Museum Collections Solve Whalefish Mystery

Examine the Clues

Ichthyologist John R. Paxton of the Australian Museum identifies freshly caught lanternfishes. Paxton was on the team that solved the whalefish mystery.

Credit: R. Cornejo

In 2003, a team of Japanese scientists analyzed the DNA of tapetails and whalefish. The results suggested that these two very different looking fishes were almost identical in one specific gene. But more clues were needed. An international team of marine biologists took a closer look at specimens of tapetails, bignose fish, and whalefish in museum collections. The team included Dave Johnson, an ichthyologist at the Smithsonian. Here’s what the team found.

  • Bignose fish have no throats or stomachs, but they do have enormous livers.
  • The immovable jaws of bignose fish could conceivably develop from the moveable jaws of tapetails.
  • Some tapetail specimens appear to be in the process of changing into bignose fish. With these and other clues from museum collections, scientists were able to crack the case.


CREDIT: 

Composite by Dave Johnson/Smithsonian Institution

Aha! They’re All in the Family

It may be hard to believe because they look so different, but tapetails, bignose fish, and whalefish are actually all members of the same family (Cetomimidae).

  • Tapetails are the young, or larvae. They use their upturned mouths to gorge on small shellfish.
  • Bignose fish are the males. They feed off of their huge livers and use their large nasal organs to sniff for females.
  • Whalefish are the females. They use their gaping mouths to capture large prey.

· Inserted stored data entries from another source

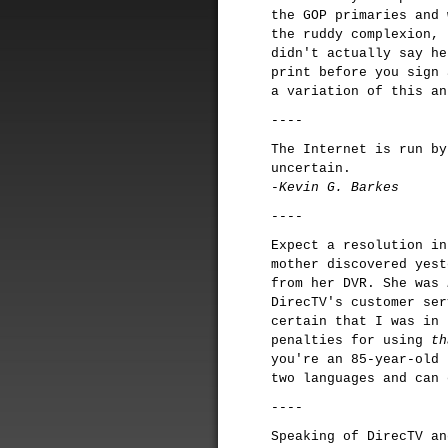
the GOP primaries and 
the ruddy complexion, 
didn't actually say h
print before you sign 
a variation of this a
----
The Internet is run by
uncertain.
-Kevin G. Barkes
----
Expect a resolution in
mother discovered yes
from her DVR. She was
DirecTV's customer ser
certain that I was in 
penalties for using
th
you're an 85-year-old 
two languages and can 
----
Speaking of DirecTV a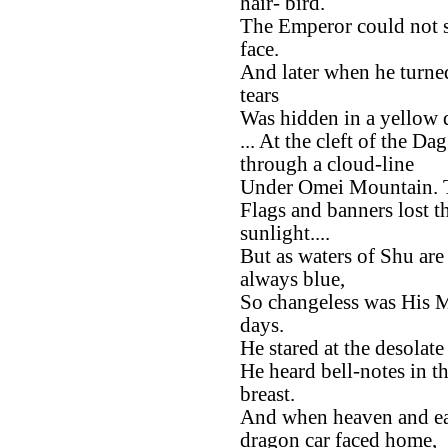
hair- bird.
The Emperor could not s
face.
And later when he turned
tears
Was hidden in a yellow 
... At the cleft of the D
through a cloud-line
Under Omei Mountain. T
Flags and banners lost th
sunlight....
But as waters of Shu are
always blue,
So changeless was His M
days.
He stared at the desolat
He heard bell-notes in th
breast.
And when heaven and ear
dragon car faced home,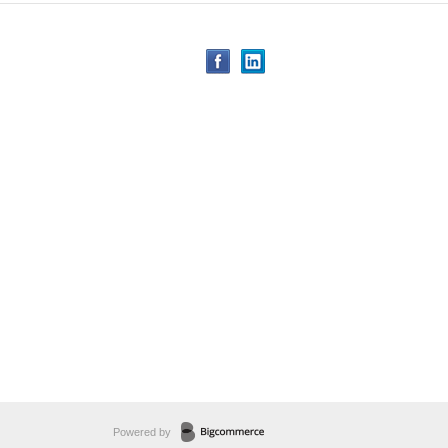
Powered by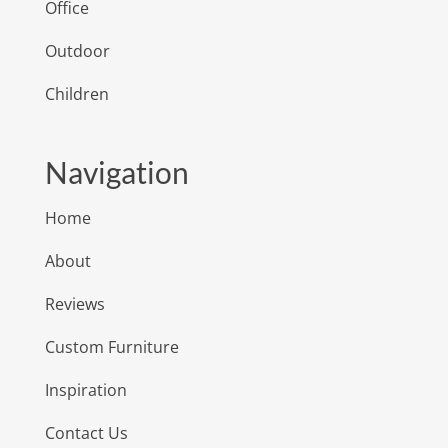
Office
Outdoor
Children
Navigation
Home
About
Reviews
Custom Furniture
Inspiration
Contact Us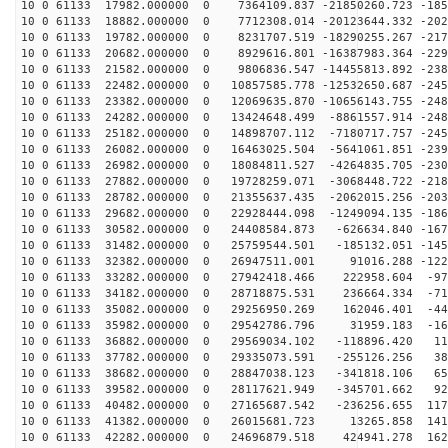
10 0 61133 17982.000000 0 7364109.837 -21850260.723 -185
10 0 61133 18882.000000 0 7712308.014 -20123644.332 -202
10 0 61133 19782.000000 0 8231707.519 -18290255.267 -217
10 0 61133 20682.000000 0 8929616.801 -16387983.364 -229
10 0 61133 21582.000000 0 9806836.547 -14455813.892 -238
10 0 61133 22482.000000 0 10857585.778 -12532650.687 -245
10 0 61133 23382.000000 0 12069635.870 -10656143.755 -248
10 0 61133 24282.000000 0 13424648.499 -8861557.914 -248
10 0 61133 25182.000000 0 14898707.112 -7180717.757 -245
10 0 61133 26082.000000 0 16463025.504 -5641061.851 -239
10 0 61133 26982.000000 0 18084811.527 -4264835.705 -230
10 0 61133 27882.000000 0 19728259.071 -3068448.722 -218
10 0 61133 28782.000000 0 21355637.435 -2062015.256 -203
10 0 61133 29682.000000 0 22928444.098 -1249094.135 -186
10 0 61133 30582.000000 0 24408584.873 -626634.840 -167
10 0 61133 31482.000000 0 25759544.501 -185132.051 -145
10 0 61133 32382.000000 0 26947511.001 91016.288 -1222
10 0 61133 33282.000000 0 27942418.466 222958.604 -973
10 0 61133 34182.000000 0 28718875.531 236664.334 -712
10 0 61133 35082.000000 0 29256950.269 162046.401 -442
10 0 61133 35982.000000 0 29542786.796 31959.183 -166
10 0 61133 36882.000000 0 29569034.102 -118896.420 110
10 0 61133 37782.000000 0 29335073.591 -255126.256 386
10 0 61133 38682.000000 0 28847038.123 -341818.106 658
10 0 61133 39582.000000 0 28117621.949 -345701.662 921
10 0 61133 40482.000000 0 27165687.542 -236256.655 117
10 0 61133 41382.000000 0 26015681.723 13265.858 1410
10 0 61133 42282.000000 0 24696879.518 424941.278 1629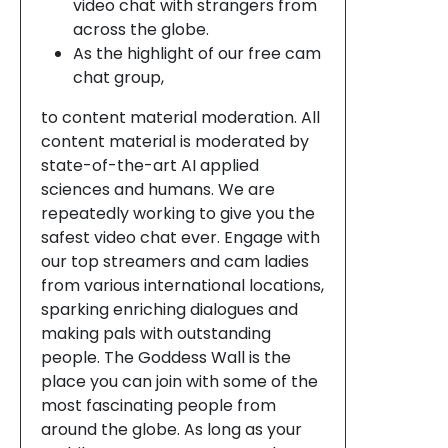
video chat with strangers from
across the globe.
As the highlight of our free cam
chat group,
to content material moderation. All
content material is moderated by
state-of-the-art AI applied
sciences and humans. We are
repeatedly working to give you the
safest video chat ever. Engage with
our top streamers and cam ladies
from various international locations,
sparking enriching dialogues and
making pals with outstanding
people. The Goddess Wall is the
place you can join with some of the
most fascinating people from
around the globe. As long as your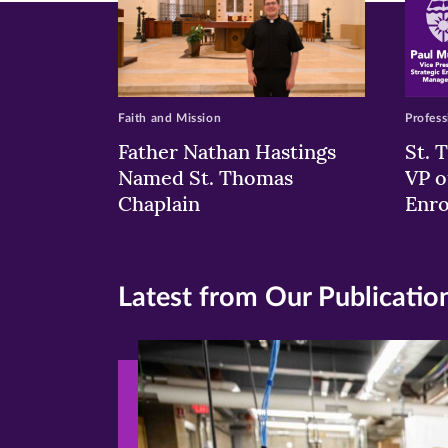
Faith and Mission
Profess
Father Nathan Hastings
St. 
Named St. Thomas
VP o
Chaplain
Enr
Latest from Our Publicatio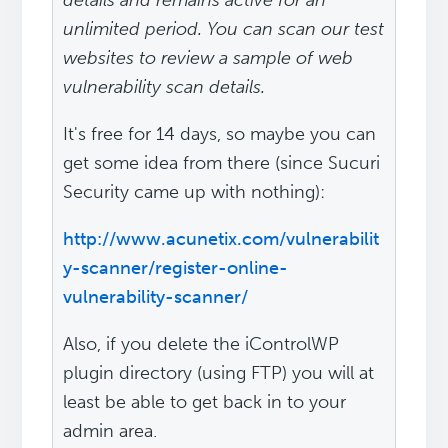
details and remains active for an
unlimited period. You can scan our test
websites to review a sample of web
vulnerability scan details.
It's free for 14 days, so maybe you can
get some idea from there (since Sucuri
Security came up with nothing):
http://www.acunetix.com/vulnerabilit
y-scanner/register-online-
vulnerability-scanner/
Also, if you delete the iControlWP
plugin directory (using FTP) you will at
least be able to get back in to your
admin area.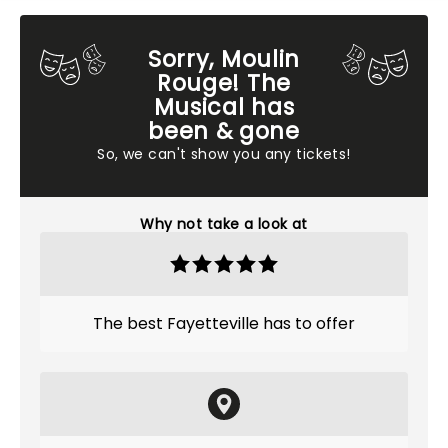
Sorry, Moulin
Rouge! The
Musical has
been & gone
So, we can't show you any tickets!
Why not take a look at
The best Fayetteville has to offer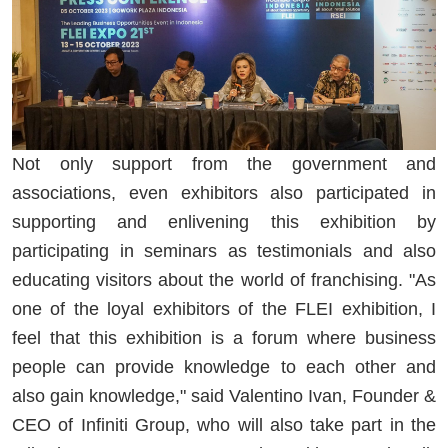
Not only support from the government and
associations, even exhibitors also participated in
supporting and enlivening this exhibition by
participating in seminars as testimonials and also
educating visitors about the world of franchising. "As
one of the loyal exhibitors of the FLEI exhibition, I
feel that this exhibition is a forum where business
people can provide knowledge to each other and
also gain knowledge," said Valentino Ivan, Founder &
CEO of Infiniti Group, who will also take part in the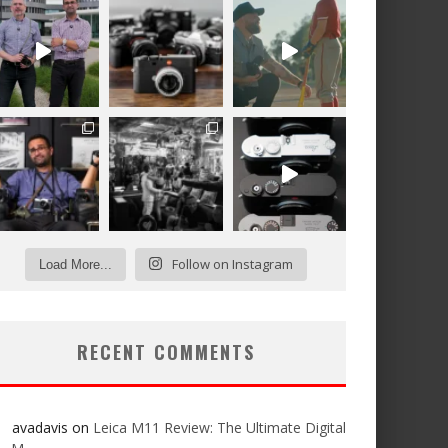
Follow on Instagram
Load More...
RECENT COMMENTS
avadavis
on
Leica M11 Review: The Ultimate Digital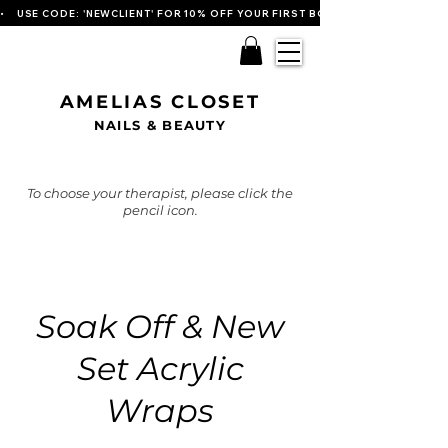
•    USE CODE: 'NEWCLIENT' FOR 10% OFF YOUR FIRST BOOKING   
AMELIAS CLOSET
NAILS & BEAUTY
To choose your therapist, please click the
pencil icon.
Soak Off & New
Set Acrylic
Wraps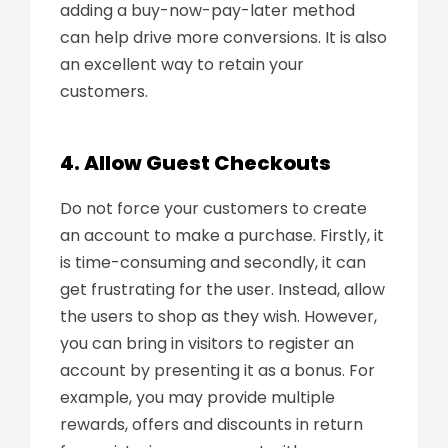
adding a buy-now-pay-later method
can help drive more conversions. It is also
an excellent way to retain your
customers.
4. Allow Guest Checkouts
Do not force your customers to create
an account to make a purchase. Firstly, it
is time-consuming and secondly, it can
get frustrating for the user. Instead, allow
the users to shop as they wish. However,
you can bring in visitors to register an
account by presenting it as a bonus. For
example, you may provide multiple
rewards, offers and discounts in return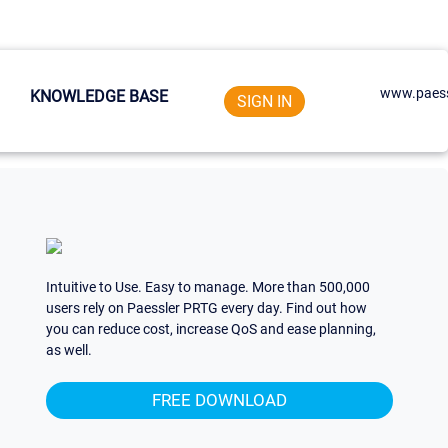
www.paess
KNOWLEDGE BASE
SIGN IN
Intuitive to Use. Easy to manage. More than 500,000
users rely on Paessler PRTG every day. Find out how
you can reduce cost, increase QoS and ease planning,
as well.
FREE DOWNLOAD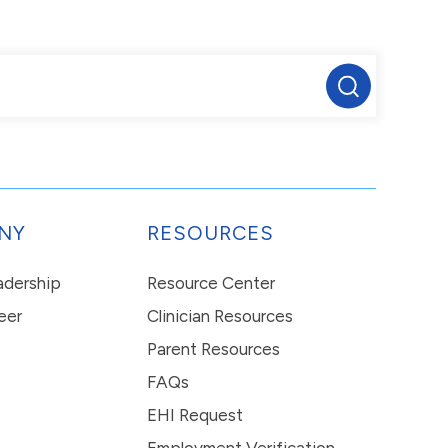
NY
RESOURCES
eadership
Resource Center
eer
Clinician Resources
Parent Resources
FAQs
EHI Request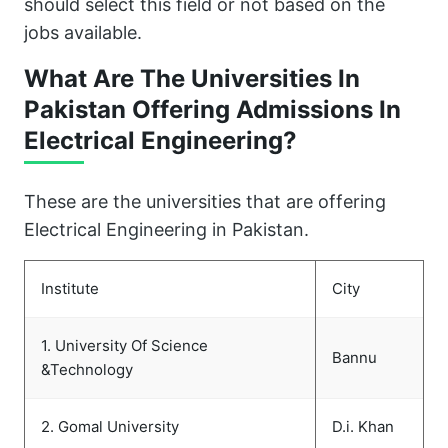
should select this field or not based on the
jobs available.
What Are The Universities In
Pakistan Offering Admissions In
Electrical Engineering?
These are the universities that are offering
Electrical Engineering in Pakistan.
Institute
City
1. University Of Science
Bannu
&Technology
2. Gomal University
D.i. Khan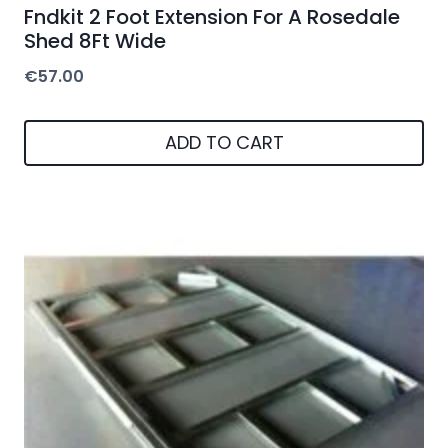
Fndkit 2 Foot Extension For A Rosedale
Shed 8Ft Wide
€
57.00
ADD TO CART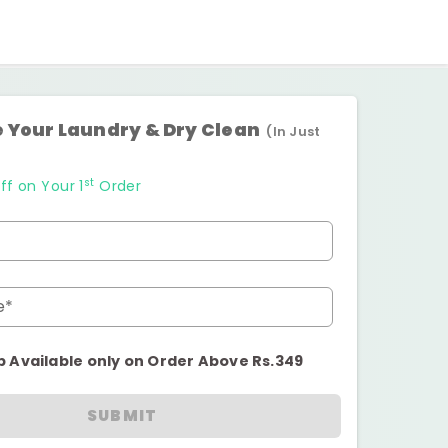
 Your Laundry & Dry Clean
(In Just
st
ff on Your 1
Order
e*
p Available only on Order Above Rs.349
SUBMIT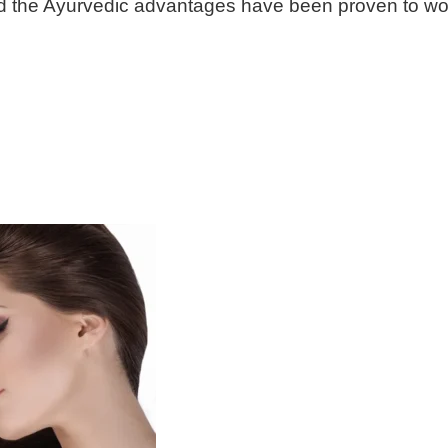
 and the Ayurvedic advantages have been proven to wor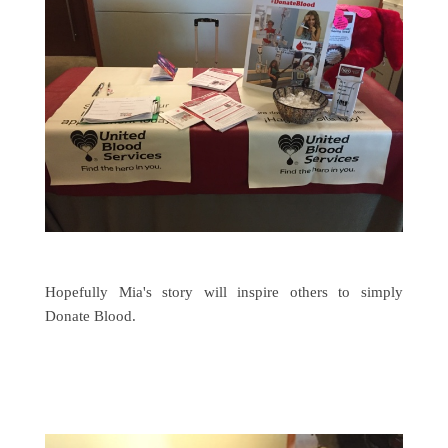
Hopefully Mia's story will inspire others to simply
Donate Blood.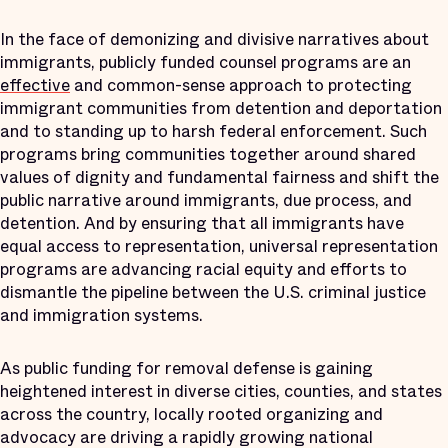
In the face of demonizing and divisive narratives about
immigrants, publicly funded counsel programs are an
effective
and common-sense approach to protecting
immigrant communities from detention and deportation
and to standing up to harsh federal enforcement. Such
programs bring communities together around shared
values of dignity and fundamental fairness and shift the
public narrative around immigrants, due process, and
detention. And by ensuring that all immigrants have
equal access to representation, universal representation
programs are advancing racial equity and efforts to
dismantle the pipeline between the U.S. criminal justice
and immigration systems.
As public funding for removal defense is gaining
heightened interest in diverse cities, counties, and states
across the country, locally rooted organizing and
advocacy are driving a rapidly growing national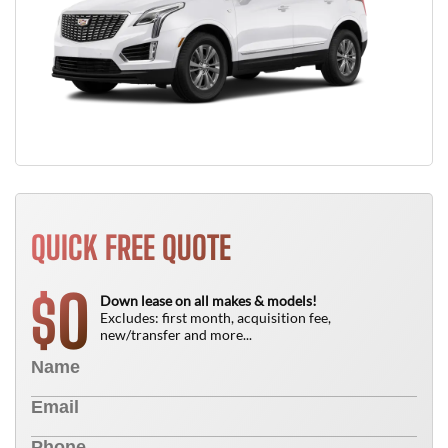
QUICK FREE QUOTE
0
$
Down lease on all makes & models!
Excludes: first month, acquisition fee,
new/transfer and more...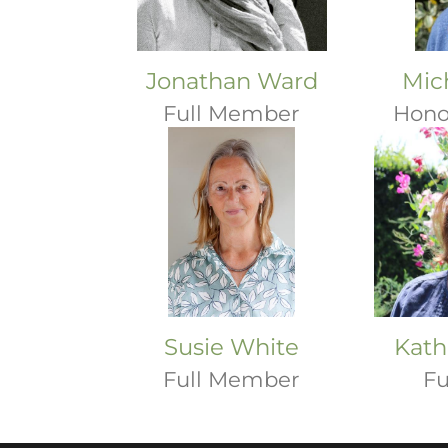
Jonathan Ward
Mic
Full Member
Hono
Susie White
Kath
Full Member
Fu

There are other examples of males and females with very different shapes (sexual dimorphism) and of animals changing from one shape to another as they grow older (metamorphosis). But this is one of the most amazing examples of sexual dimorphism combined with metamorphosis ever found among vertebrates.

 


CREDIT: 

Chip Clark/Smithsonian Institution

Museum Collections Hold the Clues

“This is an incredibly exciting finding,” says Smithsonian ichthyologist Dave Johnson. “The answer to the puzzle was right under our noses all along—in the specimens. We just needed to study them more carefully.”

This scientific mystery clearly demonstrates the importance of museum collections. Many years after a specimen was collected, it may provide biologists with the answer to a new question raised by science. 

“The study also shows the need for continued exploration and collection in the open ocean—from the surface to the deep sea,” says Johnson. “Who knows what other mysteries remain to be solved there?”